Start of Dataset excerpts

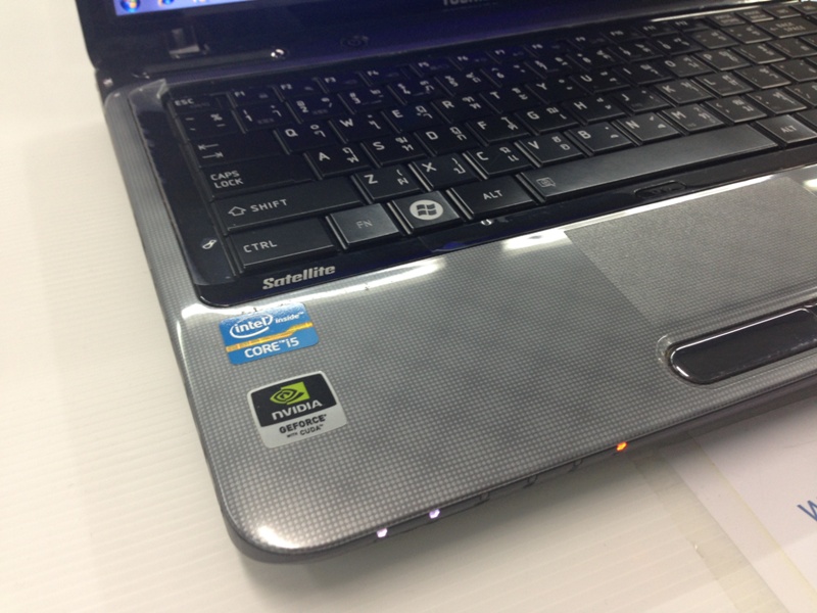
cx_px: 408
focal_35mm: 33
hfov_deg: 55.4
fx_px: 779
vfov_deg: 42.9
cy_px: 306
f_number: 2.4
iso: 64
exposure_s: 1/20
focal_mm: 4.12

End of Dataset excerpts
Start of Dataset excerpts

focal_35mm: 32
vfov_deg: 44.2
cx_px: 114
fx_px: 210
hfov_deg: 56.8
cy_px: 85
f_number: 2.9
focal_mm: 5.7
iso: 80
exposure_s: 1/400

End of Dataset excerpts

**Instruction**
Taking the material above, extract exactly and only the lines from the line with "focal_35mm: 33" to the line with "focal_mm: 4.12", inclusive of both.

**Solution**
focal_35mm: 33
hfov_deg: 55.4
fx_px: 779
vfov_deg: 42.9
cy_px: 306
f_number: 2.4
iso: 64
exposure_s: 1/20
focal_mm: 4.12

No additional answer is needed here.